The command syntax is the following, keep in mind that docker profile name is interchangable with singularity:

nextflow run align_and_evaluate.nf --IN "data/*" -profile cluster,docker

as said for running on cluster, the nextflow.config file has to be changed to run on cloud environment. The lines of code present in the cloud scope are indicative and should be rewritten and modified by the user, refer to the manual page indicated above. Having said that the command is the following:

nextflow run align_and_evaluate.nf --IN "data/*" -profile cloud,singularity

Pipeline description

This pipeline expects one or more fasta files containg the sequences that have to be alligned. A Multiple Sequence Allignment (MSA) is produced for each fasta input; so be aware to put in the same file all the sequences you want to allign toghether. The allignment is computed using the following command (t_coffee version_13.45.47.aba98c5):

t_coffee -in input.fasta-mode=regular -outfile input.aln -maxnseq=150 -maxlen=10000 -case=upper -seqnos=off -outorder=input -run_name=result -multi_core=6

To see the exact nextflow adapted command just open the align_and_evaluate.nf file.

Once the MSAs have been creted the pipeline computes for each of them the TCS (score_ascii), average percentage identity and average coverage scores, using the following commands:

t_coffee -other_pg seq_reformat -in input.aln -action +evaluate blosum62mt -output score_ascii > input.score_ascii
t_coffee -other_pg aln_compare -al1 input.aln -al2 input.aln -compare_mode sp
t_coffee -other_pg seq_reformat -in input.aln -output cov 

To standard output is printed the result of the last comand reporting, filename, number of sequences, average % identity, 100% (similarity with itself) and number of columns in MSA. This is an example:

*****************************************************
seq1       seq2          Sim   [ALL]           Tot  
TANGO2_Q6ICL3-2 5          32.6   100.0 [100.0]   [ 4856]
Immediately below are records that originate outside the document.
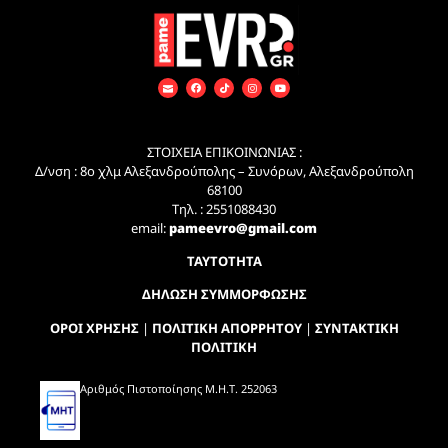
ΣΤΟΙΧΕΙΑ ΕΠΙΚΟΙΝΩΝΙΑΣ :
Δ/νση : 8ο χλμ Αλεξανδρούπολης – Συνόρων, Αλεξανδρούπολη
68100
Τηλ. : 2551088430
email:
pameevro@gmail.com
ΤΑΥΤΟΤΗΤΑ
ΔΗΛΩΣΗ ΣΥΜΜΟΡΦΩΣΗΣ
ΟΡΟΙ ΧΡΗΣΗΣ
|
ΠΟΛΙΤΙΚΗ ΑΠΟΡΡΗΤΟΥ
|
ΣΥΝΤΑΚΤΙΚΗ
ΠΟΛΙΤΙΚΗ
Αριθμός Πιστοποίησης Μ.Η.Τ. 252063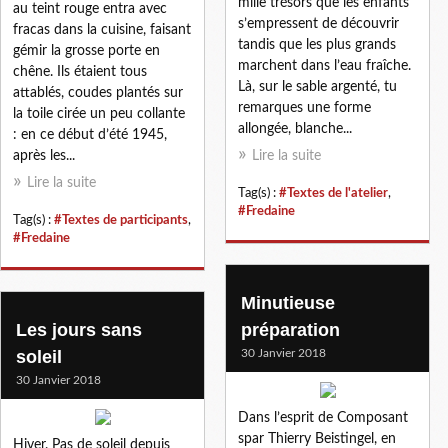
mille trésors que les enfants
au teint rouge entra avec
s’empressent de découvrir
fracas dans la cuisine, faisant
tandis que les plus grands
gémir la grosse porte en
marchent dans l’eau fraîche.
chêne. Ils étaient tous
Là, sur le sable argenté, tu
attablés, coudes plantés sur
remarques une forme
la toile cirée un peu collante
allongée, blanche...
: en ce début d’été 1945,
après les...
Lire la suite
Lire la suite
Tag(s) :
#Textes de l'atelier
,
#Fredaine
Tag(s) :
#Textes de participants
,
#Fredaine
Minutieuse
Les jours sans
préparation
soleil
30 Janvier 2018
30 Janvier 2018
Dans l’esprit de Composant
spar Thierry Beistingel, en
Hiver. Pas de soleil depuis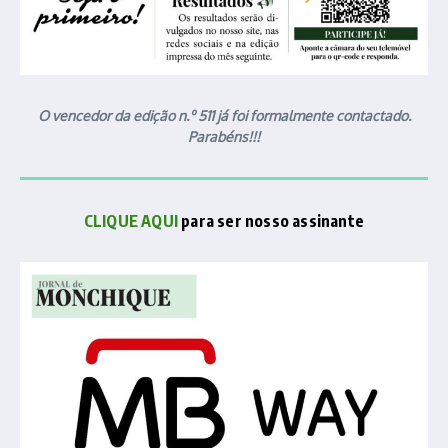
O vencedor da edição n.º 511 já foi formalmente contactado.
Parabéns!!!
CLIQUE AQUI
para ser nosso assinante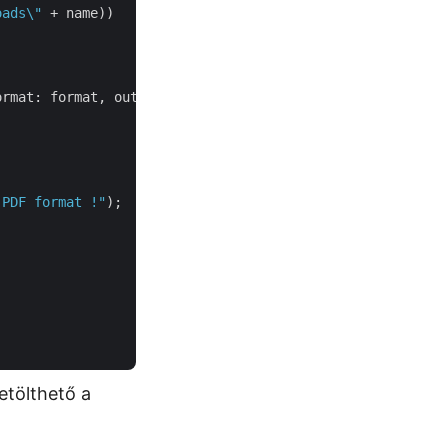
oads\"
 + name))

rmat: format, outPath: resultantFile);

 PDF format !"
);

etölthető a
The field described above are on the last row. For more detail on the aln_compare command take a look at https://tcoffee.readthedocs.io/en/latest/tcoffee_main_documentation.html#estimating-the-diversity-in-your-alignment . for each MSA on top of te above lines there are other five more stating the coverage values as depicted below:

Coverage
TOT 88.60
AVG 88.60
VAR 49.38
STD 7.03

The names are self explanatory.

Standard out inforamtion are also saved to --OUT_DIR option location in a file called results.scores.

The other type of output is the allignment reporing the TCS score in htnml format. This files are also present in the --OUT_DIR specified derectory (default results/) and an example is present in results/ subfolder.